Items from a dataset:
========

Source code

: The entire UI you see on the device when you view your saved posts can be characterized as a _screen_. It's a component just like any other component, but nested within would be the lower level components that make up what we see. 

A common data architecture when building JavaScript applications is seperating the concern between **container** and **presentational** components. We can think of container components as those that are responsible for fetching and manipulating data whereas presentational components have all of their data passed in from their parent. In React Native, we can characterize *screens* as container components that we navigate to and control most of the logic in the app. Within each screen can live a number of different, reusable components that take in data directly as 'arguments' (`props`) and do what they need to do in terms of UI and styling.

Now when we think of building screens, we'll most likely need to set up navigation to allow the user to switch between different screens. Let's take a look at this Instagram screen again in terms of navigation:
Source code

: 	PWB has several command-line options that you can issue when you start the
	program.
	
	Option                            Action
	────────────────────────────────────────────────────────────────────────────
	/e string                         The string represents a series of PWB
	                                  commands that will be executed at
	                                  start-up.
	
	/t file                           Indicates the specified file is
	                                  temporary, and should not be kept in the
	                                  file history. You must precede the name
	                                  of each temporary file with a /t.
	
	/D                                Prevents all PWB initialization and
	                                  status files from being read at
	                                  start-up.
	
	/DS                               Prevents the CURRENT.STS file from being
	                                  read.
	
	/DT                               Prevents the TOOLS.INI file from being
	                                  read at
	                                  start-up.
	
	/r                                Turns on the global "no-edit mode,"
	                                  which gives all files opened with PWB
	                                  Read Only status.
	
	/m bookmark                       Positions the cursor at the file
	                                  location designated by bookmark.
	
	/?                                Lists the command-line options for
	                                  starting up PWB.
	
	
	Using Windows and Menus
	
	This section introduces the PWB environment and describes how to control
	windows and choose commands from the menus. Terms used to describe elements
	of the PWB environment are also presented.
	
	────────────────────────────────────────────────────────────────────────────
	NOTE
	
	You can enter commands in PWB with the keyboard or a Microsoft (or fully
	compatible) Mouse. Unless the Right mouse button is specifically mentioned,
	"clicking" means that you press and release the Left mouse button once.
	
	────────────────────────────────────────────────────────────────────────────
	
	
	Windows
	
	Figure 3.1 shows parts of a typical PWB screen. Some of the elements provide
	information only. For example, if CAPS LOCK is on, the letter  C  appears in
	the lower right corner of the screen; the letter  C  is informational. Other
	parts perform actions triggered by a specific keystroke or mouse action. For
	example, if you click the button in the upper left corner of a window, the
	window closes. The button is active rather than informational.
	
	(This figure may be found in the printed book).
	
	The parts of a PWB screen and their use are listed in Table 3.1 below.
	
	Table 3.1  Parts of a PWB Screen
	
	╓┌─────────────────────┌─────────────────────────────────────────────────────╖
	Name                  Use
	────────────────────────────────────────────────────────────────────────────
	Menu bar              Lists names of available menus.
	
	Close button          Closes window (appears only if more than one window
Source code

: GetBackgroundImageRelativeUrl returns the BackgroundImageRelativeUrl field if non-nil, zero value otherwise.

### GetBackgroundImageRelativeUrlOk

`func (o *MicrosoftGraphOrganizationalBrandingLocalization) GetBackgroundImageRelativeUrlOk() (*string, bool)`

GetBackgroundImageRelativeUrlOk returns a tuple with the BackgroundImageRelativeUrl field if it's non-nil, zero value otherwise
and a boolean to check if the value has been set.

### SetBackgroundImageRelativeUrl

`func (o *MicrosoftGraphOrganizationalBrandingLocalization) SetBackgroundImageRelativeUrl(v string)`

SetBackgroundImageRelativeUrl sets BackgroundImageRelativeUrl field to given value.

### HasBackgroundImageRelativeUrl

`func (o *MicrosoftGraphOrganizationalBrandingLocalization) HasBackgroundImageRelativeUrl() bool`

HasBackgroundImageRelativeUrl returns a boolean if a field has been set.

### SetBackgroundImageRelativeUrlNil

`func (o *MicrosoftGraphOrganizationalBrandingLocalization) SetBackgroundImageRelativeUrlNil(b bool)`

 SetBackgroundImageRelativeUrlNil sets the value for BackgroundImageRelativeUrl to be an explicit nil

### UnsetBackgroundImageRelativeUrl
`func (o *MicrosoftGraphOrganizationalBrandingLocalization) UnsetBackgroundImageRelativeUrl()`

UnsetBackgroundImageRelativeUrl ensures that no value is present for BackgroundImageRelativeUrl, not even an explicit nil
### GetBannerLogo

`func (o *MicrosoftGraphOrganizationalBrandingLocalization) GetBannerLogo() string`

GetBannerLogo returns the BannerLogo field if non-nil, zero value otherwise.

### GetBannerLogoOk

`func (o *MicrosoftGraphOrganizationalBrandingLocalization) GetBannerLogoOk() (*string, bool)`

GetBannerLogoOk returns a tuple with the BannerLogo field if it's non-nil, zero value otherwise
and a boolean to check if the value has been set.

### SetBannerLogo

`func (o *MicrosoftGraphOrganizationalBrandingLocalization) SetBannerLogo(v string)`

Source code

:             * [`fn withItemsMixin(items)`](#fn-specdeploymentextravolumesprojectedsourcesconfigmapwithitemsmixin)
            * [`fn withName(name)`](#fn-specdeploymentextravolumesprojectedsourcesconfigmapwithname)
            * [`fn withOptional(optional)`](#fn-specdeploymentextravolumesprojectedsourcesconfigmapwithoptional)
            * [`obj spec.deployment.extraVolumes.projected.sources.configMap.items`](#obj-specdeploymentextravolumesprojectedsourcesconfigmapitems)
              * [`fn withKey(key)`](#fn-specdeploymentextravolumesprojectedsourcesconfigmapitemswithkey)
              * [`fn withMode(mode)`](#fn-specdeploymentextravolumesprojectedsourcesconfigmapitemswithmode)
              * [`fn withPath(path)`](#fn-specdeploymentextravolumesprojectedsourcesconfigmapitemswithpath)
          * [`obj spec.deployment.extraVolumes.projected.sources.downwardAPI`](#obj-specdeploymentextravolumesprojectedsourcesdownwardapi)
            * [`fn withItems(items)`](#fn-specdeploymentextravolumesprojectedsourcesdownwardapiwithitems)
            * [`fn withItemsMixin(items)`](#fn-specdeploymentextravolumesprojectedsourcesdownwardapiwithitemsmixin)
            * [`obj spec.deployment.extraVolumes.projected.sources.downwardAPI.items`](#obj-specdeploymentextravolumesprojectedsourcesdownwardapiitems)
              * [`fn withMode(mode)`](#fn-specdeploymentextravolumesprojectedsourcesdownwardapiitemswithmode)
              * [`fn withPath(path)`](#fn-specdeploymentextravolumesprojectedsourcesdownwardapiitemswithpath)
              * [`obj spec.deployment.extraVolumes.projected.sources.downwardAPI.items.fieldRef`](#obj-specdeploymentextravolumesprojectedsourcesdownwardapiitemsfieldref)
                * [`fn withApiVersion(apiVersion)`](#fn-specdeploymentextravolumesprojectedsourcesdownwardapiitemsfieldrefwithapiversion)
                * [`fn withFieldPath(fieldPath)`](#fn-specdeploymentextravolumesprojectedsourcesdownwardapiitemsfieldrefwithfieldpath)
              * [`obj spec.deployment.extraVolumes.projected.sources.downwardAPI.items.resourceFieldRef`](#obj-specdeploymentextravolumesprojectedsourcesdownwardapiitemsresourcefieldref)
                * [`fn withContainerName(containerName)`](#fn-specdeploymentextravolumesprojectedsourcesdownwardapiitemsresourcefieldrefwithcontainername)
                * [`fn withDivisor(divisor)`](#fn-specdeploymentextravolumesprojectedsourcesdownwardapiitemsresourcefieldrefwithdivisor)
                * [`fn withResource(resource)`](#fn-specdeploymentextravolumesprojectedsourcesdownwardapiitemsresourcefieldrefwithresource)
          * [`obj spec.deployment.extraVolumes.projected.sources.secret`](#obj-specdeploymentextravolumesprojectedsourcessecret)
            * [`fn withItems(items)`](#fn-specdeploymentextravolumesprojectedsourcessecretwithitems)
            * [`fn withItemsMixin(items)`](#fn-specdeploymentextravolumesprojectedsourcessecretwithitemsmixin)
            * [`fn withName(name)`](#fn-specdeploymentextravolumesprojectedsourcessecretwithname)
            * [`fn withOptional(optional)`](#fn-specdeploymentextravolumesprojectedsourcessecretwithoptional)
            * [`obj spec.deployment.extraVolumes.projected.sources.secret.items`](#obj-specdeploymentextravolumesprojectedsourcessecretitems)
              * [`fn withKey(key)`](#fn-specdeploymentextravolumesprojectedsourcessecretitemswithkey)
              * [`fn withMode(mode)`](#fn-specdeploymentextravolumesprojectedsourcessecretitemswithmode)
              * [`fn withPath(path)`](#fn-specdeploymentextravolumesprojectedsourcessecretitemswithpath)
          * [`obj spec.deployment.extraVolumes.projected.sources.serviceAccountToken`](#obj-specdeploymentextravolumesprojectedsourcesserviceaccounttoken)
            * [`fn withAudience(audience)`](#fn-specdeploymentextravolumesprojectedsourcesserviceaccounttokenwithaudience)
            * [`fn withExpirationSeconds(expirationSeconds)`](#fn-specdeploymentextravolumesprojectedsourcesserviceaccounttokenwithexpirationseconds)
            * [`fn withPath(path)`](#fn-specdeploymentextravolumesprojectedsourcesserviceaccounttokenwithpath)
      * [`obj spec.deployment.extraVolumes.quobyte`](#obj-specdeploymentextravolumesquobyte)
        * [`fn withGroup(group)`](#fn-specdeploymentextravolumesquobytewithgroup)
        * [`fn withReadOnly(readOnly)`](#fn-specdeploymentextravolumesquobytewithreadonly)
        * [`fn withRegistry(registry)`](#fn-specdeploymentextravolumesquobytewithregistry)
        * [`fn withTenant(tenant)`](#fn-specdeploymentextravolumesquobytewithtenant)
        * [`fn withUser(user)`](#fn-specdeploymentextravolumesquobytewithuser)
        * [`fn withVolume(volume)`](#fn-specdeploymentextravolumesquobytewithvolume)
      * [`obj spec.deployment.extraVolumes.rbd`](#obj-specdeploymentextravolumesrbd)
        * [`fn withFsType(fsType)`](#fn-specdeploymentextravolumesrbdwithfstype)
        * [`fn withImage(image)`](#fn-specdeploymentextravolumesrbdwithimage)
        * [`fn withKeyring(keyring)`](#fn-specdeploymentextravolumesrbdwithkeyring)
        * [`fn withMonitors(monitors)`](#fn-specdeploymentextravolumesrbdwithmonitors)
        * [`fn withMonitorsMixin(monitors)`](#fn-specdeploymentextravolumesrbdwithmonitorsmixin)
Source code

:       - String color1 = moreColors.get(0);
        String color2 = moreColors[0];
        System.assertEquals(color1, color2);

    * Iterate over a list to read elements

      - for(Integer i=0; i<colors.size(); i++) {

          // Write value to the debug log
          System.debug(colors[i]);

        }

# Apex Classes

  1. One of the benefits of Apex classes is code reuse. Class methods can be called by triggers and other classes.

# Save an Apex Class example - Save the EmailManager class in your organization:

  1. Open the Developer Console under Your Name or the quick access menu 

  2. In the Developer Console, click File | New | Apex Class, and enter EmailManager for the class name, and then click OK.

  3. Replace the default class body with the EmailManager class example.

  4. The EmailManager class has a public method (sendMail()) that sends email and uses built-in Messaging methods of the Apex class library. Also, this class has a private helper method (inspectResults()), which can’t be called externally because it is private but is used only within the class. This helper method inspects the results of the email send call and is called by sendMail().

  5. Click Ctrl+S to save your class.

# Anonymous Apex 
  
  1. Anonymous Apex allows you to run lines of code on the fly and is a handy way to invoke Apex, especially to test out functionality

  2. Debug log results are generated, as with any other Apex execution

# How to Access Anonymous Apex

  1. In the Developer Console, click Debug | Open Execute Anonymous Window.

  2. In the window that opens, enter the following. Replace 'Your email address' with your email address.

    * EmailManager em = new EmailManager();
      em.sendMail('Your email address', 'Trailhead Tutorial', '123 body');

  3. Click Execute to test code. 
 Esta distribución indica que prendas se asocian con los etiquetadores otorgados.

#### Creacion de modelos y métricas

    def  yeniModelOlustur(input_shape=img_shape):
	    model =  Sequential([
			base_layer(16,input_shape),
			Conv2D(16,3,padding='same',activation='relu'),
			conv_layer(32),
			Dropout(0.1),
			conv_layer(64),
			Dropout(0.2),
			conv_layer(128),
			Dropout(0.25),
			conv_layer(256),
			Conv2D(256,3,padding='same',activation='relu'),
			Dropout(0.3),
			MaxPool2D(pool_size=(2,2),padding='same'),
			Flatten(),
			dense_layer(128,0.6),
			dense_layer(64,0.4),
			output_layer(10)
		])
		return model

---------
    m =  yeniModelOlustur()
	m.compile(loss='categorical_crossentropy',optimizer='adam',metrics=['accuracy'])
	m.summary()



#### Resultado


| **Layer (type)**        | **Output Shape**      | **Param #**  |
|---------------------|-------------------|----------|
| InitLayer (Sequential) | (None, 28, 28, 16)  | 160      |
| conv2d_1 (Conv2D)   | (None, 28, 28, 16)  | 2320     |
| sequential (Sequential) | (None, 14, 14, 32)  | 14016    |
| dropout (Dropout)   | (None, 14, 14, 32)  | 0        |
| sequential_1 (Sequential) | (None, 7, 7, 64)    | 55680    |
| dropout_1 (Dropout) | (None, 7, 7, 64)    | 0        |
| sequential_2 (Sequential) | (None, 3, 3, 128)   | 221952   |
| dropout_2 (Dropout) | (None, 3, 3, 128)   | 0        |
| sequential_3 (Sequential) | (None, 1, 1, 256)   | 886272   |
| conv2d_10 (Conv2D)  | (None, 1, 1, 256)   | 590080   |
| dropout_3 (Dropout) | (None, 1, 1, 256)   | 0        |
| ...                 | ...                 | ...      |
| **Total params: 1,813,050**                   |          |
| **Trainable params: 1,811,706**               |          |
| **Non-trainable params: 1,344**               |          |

========

◆ WHAT YOU HAVE TO DO ◆
Find every line in the records that contains the word "need" and copy each one out.

◆ EXERCISE OUTPUT ◆
A common data architecture when building JavaScript applications is seperating the concern between **container** and **presentational** components. We can think of container components as those that are responsible for fetching and manipulating data whereas presentational components have all of their data passed in from their parent. In React Native, we can characterize *screens* as container components that we navigate to and control most of the logic in the app. Within each screen can live a number of different, reusable components that take in data directly as 'arguments' (`props`) and do what they need to do in terms of UI and styling.
Now when we think of building screens, we'll most likely need to set up navigation to allow the user to switch between different screens. Let's take a look at this Instagram screen again in terms of navigation:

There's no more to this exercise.